Progress against PD can also be measured by the growth of information and awareness in the PD community. Within the era of Internet, a wide range of information sources (perhaps too much for some of us!) provide access to the worldwide sources of what’s available or new in PD care. Of course, this option hasn’t made personal connections obsolete. Here in Michigan over the past 33 years, we have the continuing growth of support groups and other regional meetings to enhance the learning and sharing of information and experience. At the heart of many of these services, of course, are volunteers, for whom the dedicated MPF office staff has provided guidance and resources. It is a source of pride for all of us linked to the MPF than persons new to PD, merely by finding our website or phone number, can efficiently receive vital guidance, reassurance, and practical ways to cope with this disorder.

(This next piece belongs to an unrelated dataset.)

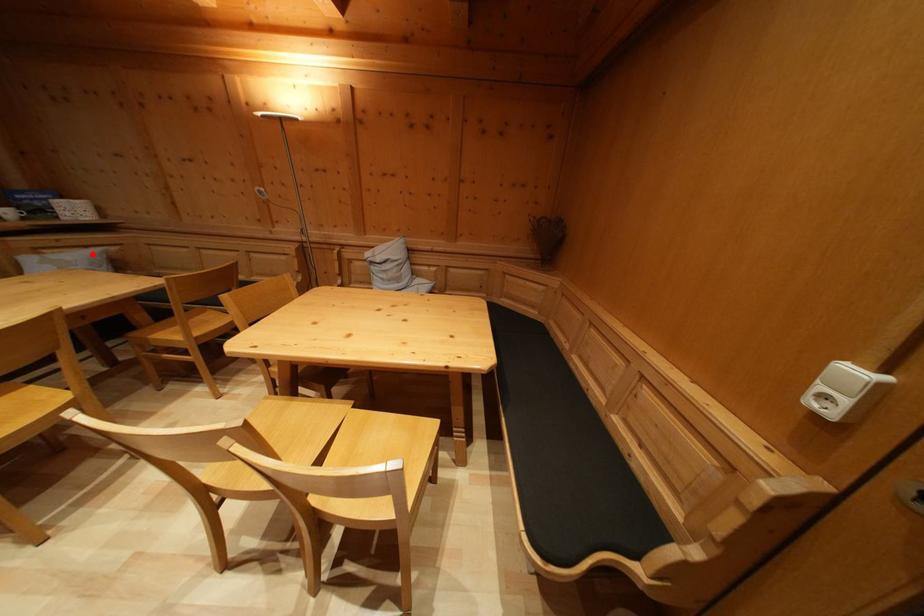
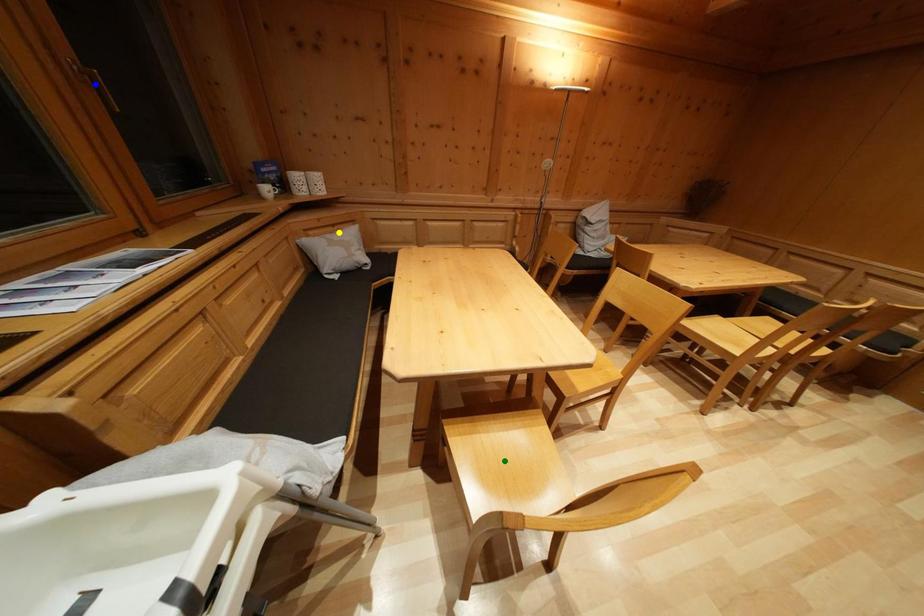
Question: I am providing you with two images of the same scene from different viewpoints. A red point is marked on the first image. You are given multiple points on the second image. Which point in image 2 is actually the same real-world point as the red point in image 1?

A long list of accomplishments doesn’t disguise the current and future challenges for progress against PD. For some patients, the disorder is progressively disabling and without continuing treatment options. Though more than 2 dozen clinical trials for neuroprotection have been carried out in the past 3 decades, none of them have been successful - however, several promising trials are about to start. PD is still poorly understood by large segments of society; as a result, discrimination in the workplace or elsewhere still exists, in part by misperceptions of what it is (and isn’t). Many physicians haven’t learned enough about PD to properly offer the full range of what modern medicine can offer for its management. Government support of PD medical research is a fraction of what it could be, and many promising projects go unfunded. The increasing price of medications (even generic drugs) threatens access of effective therapy for some persons living on limited incomes. The care of persons with PD in hospitals or nursing care facilities is sometimes problematic because staff are often uninformed regarding the importance of timely medications. In many ways, progress for matters big and small with regard to PD is in need of better communication, better allocation of resources, and better public policy decisions.
Contrast what has been accomplished for PD with progress for so many other neurological disorders over the timespan of our MPF’s existence and you will see a marked difference – we have been fortunate for many accomplishments and the promise for new advances ahead.